WRITTEN REQUEST.
Reproduce the data between the lines holding "genus: Favorinus" and "genus: Schistocerca", inclusive, renaming every "scientific name" to "binomial name" and leaving everything else unchanged.

Saved data entries.
◇ ◇ ◇ ◇ ◇ ◇ ◇

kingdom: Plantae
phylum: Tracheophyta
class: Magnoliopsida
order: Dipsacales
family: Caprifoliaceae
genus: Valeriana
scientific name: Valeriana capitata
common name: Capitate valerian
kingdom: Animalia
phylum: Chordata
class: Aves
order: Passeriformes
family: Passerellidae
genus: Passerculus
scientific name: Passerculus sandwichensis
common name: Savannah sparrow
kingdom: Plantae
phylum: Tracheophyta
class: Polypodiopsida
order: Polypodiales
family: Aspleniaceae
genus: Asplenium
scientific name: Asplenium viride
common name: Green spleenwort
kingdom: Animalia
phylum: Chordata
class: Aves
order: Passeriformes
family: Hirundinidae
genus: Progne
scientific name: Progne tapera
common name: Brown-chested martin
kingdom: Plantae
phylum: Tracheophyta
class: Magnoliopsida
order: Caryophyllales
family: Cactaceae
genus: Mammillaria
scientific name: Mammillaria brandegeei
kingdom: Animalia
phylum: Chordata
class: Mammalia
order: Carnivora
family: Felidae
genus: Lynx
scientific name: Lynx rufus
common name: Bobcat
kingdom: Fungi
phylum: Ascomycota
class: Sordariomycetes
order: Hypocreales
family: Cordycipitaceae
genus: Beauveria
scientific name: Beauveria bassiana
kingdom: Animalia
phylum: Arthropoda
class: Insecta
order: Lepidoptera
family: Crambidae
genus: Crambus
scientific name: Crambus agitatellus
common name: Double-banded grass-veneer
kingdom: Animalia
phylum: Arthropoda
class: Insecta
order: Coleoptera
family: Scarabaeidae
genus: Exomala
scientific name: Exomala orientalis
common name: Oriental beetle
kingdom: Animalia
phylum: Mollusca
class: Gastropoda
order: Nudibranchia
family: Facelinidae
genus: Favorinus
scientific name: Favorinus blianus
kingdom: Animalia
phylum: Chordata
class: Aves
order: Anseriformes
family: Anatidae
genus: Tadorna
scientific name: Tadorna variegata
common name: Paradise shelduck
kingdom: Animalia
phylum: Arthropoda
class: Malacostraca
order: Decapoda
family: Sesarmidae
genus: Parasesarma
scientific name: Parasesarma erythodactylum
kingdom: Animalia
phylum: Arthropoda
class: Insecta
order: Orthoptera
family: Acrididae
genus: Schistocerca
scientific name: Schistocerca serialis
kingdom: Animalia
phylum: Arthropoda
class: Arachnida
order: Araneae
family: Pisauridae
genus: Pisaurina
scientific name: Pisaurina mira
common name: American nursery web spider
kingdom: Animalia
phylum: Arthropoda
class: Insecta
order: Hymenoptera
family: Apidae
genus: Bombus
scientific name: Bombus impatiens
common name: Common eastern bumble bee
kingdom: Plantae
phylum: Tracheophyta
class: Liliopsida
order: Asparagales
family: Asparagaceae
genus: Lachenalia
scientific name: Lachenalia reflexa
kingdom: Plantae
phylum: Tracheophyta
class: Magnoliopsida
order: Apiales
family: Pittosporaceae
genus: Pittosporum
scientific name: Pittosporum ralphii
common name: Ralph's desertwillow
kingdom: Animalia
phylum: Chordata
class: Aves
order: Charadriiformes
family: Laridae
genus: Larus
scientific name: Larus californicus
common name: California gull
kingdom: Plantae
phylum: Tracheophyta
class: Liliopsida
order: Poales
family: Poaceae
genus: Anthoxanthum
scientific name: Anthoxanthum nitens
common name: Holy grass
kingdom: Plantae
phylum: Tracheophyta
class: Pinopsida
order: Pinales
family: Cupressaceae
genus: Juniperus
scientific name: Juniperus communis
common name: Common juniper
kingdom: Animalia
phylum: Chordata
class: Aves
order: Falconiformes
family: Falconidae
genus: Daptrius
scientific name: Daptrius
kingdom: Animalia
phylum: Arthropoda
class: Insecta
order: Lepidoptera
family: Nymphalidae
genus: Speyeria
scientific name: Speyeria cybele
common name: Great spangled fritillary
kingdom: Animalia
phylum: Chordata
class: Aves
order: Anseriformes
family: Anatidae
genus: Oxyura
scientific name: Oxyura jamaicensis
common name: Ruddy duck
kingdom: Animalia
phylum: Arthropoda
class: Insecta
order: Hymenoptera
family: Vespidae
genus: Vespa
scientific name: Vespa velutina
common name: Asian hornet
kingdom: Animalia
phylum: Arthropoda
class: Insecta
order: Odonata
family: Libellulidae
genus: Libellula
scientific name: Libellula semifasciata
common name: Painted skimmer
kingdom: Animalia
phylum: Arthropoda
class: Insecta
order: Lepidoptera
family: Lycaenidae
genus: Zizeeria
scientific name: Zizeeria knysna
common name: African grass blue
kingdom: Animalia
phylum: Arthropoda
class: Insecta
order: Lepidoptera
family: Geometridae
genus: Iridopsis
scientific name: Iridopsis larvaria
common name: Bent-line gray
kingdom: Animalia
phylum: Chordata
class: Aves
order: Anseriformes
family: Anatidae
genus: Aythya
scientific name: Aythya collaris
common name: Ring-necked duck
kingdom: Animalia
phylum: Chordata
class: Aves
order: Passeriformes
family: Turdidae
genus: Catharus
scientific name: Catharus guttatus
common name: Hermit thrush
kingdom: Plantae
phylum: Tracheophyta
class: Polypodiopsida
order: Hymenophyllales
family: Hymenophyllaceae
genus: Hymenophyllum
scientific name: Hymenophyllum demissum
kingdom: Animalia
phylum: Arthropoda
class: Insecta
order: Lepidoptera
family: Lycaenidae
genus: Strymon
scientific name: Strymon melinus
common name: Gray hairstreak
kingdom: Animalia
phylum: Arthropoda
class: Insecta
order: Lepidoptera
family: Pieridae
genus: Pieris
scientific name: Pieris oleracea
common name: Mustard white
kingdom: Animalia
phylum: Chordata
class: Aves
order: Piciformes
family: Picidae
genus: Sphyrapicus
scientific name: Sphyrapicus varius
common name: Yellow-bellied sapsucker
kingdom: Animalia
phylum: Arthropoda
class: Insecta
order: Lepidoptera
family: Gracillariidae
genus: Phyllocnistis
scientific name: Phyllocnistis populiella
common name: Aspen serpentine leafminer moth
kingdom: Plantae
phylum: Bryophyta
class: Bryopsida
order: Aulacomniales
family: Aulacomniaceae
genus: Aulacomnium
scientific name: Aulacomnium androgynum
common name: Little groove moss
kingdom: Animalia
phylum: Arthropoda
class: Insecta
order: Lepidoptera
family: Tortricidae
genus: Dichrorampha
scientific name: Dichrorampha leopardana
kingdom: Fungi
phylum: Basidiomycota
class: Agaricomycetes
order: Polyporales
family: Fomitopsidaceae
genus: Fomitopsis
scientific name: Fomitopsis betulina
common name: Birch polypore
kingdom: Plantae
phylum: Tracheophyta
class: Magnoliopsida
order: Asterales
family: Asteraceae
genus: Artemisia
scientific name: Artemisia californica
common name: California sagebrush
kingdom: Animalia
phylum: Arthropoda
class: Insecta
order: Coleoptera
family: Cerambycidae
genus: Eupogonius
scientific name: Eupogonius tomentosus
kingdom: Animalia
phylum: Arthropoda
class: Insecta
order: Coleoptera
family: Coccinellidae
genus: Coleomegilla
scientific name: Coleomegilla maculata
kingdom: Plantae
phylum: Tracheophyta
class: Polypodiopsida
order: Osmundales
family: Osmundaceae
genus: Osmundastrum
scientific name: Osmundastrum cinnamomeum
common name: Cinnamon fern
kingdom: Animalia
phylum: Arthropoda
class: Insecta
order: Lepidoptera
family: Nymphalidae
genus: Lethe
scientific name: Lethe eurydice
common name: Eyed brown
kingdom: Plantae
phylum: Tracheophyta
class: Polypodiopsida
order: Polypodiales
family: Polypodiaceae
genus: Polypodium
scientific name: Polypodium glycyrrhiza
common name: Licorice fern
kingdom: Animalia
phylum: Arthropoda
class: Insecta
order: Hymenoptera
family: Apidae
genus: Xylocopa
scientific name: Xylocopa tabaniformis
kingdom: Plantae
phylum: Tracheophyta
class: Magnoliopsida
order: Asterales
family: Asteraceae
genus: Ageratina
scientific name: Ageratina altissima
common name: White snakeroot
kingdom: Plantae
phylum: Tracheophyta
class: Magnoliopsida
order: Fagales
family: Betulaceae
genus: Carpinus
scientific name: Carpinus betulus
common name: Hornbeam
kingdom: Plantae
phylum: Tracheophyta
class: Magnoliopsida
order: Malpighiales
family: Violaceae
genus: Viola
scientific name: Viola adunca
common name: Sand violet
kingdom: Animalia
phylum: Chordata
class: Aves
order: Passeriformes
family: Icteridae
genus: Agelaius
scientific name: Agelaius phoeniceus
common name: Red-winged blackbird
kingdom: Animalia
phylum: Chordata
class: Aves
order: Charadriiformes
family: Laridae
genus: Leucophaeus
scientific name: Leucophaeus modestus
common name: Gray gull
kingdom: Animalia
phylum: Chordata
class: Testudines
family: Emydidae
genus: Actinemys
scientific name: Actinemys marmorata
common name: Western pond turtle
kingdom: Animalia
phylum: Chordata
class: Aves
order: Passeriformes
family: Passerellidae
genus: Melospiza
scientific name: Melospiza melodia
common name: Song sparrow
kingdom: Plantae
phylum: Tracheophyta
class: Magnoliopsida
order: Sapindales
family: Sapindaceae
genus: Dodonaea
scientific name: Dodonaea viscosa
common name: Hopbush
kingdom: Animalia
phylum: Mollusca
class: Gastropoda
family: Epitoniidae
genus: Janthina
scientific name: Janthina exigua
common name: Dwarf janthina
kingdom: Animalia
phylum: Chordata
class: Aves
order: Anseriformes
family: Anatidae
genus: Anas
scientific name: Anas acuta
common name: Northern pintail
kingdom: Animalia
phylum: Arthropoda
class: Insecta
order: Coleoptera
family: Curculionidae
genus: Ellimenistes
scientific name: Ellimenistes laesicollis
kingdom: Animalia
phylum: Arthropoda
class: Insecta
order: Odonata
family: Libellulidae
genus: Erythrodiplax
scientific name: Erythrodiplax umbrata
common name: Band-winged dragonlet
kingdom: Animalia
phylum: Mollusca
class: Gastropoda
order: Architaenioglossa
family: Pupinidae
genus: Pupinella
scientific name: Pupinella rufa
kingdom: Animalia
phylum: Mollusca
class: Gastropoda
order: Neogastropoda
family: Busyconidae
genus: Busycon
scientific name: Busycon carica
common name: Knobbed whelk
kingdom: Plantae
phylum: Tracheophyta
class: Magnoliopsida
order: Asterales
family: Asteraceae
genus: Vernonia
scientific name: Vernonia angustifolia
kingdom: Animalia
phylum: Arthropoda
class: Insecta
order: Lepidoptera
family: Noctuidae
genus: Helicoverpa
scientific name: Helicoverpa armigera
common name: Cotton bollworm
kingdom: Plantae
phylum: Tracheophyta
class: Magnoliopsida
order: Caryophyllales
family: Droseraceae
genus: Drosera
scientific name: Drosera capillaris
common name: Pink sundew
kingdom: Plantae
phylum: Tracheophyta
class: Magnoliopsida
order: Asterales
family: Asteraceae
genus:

◇ ◇ ◇ ◇ ◇ ◇ ◇

WRITTEN REPLY.
genus: Favorinus
binomial name: Favorinus blianus
kingdom: Animalia
phylum: Chordata
class: Aves
order: Anseriformes
family: Anatidae
genus: Tadorna
binomial name: Tadorna variegata
common name: Paradise shelduck
kingdom: Animalia
phylum: Arthropoda
class: Malacostraca
order: Decapoda
family: Sesarmidae
genus: Parasesarma
binomial name: Parasesarma erythodactylum
kingdom: Animalia
phylum: Arthropoda
class: Insecta
order: Orthoptera
family: Acrididae
genus: Schistocerca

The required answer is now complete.